Sanakoev was defense minister and then prime minister of breakaway South Ossetia for several months in 2001 when the region was run by de facto President Lyudvig Chibirov. But Sanakoev left for Russia after Eduard Kokoity took power in the breakaway region after the November 2001 presidential elections.
In June 2001, when Chibirov promoted Sanakoev to the post of prime minister, the Russian press reported that Sanakoev was “a highly-respected figure” in South Ossetia because of his active participation in fighting against Georgian forces in the early 1990s.
Sanakoev said that the armed conflict in South Ossetia in the early 1990s was a result of a “vicious Soviet legacy, grave mistakes committed by both sides and the imperialistic policy of divide and rule persued by external forces.”
He told lawmakers that despite his high-level position in the South Ossetian secessionist government he had failed to build confidence between the two sides and make a breakthrough in terms of conflict resolution “because it was beyond my powers.”
“There is only one solution – direct dialogue between the Georgian and Ossetian peoples, the neutralisation of external and internal destructive forces and their replacement with the effective and healthy support of the international democratic community. The European Union’s role in respect of confidence-building and economic rehabilitation is of vital importance.

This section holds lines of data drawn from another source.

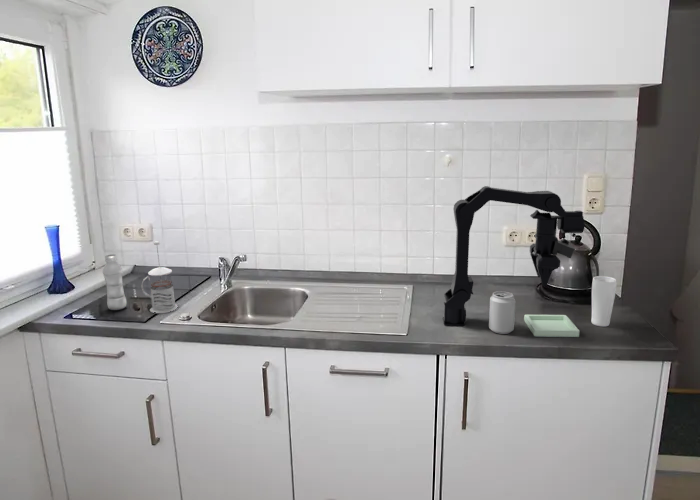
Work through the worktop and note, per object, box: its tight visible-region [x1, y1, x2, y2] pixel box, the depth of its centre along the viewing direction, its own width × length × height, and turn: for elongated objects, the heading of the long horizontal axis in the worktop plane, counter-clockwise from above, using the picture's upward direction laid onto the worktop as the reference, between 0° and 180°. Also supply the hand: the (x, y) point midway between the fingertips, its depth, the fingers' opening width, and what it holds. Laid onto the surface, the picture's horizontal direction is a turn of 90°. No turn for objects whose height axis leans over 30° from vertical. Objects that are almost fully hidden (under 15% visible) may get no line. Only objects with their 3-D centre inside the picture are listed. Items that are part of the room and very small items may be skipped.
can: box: [488, 290, 516, 335], centre depth 160 cm, size 8×8×12 cm
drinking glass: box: [590, 275, 617, 328], centre depth 163 cm, size 7×7×15 cm
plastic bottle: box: [102, 253, 127, 311], centre depth 185 cm, size 6×7×20 cm
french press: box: [140, 240, 179, 314], centre depth 184 cm, size 10×12×25 cm
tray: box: [523, 314, 580, 338], centre depth 162 cm, size 13×13×2 cm
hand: (542, 281), depth 163 cm, fingers open, 9 cm apart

We should counter balance anti-democratic propaganda with peaceful initiatives and economic development projects,” Sanakoev said.
“I understand that making compromises will be necessary; we should be ready for this,” he added.
He also said that “living in a unified Georgia does not mean losing ties with North Ossetia.”
Secessionist authorities in Tskhinvali have said that independence and then unification with the neighboring North Ossetian Republic in Russia is their ultimate goal.
Sanakoev said that the Tskhinvali-based authorities, under instruction from their “foreign supervisors,” try to thwart confidence-building and provoke hostilities between the two peoples.
“Our Ossetian children grow up in an environment of endless conflict, under constant stress and tension… They don’t know what is going on beyond the checkpoints… We are losing entire generations,” he said.
“I will not allow it! We should not allow it,” he added.
“This is our current challenge; this is our current goal: to create a new Ossetia, strong and delightful, free of violence: an Ossetia of free people.”
In his closing remarks, Sanakoev called on the Georgian authorities to implement a law on property restitution for the victims of the South Ossetian conflict, which was passed by the Georgian parliament in December 2006.
Parliamentary Chairperson Nino Burjanadze hailed Sanakoev’s speech as “emotional and sincere.”
“And this address gives us hope that we are really on the right path and that we will be able to fulfill our major task: to peacefully restore the country’s territorial integrity,” Burjanadze said.
The entire diplomatic corps, with the exception of Russian Ambassador Vyacheslav Kovalenko, was in Parliament to hear Sanakoev’s speech. Russia has repeatedly warned Tbilisi that the promotion of Sanakoev’s administration could shatter an already fragile situation in the region.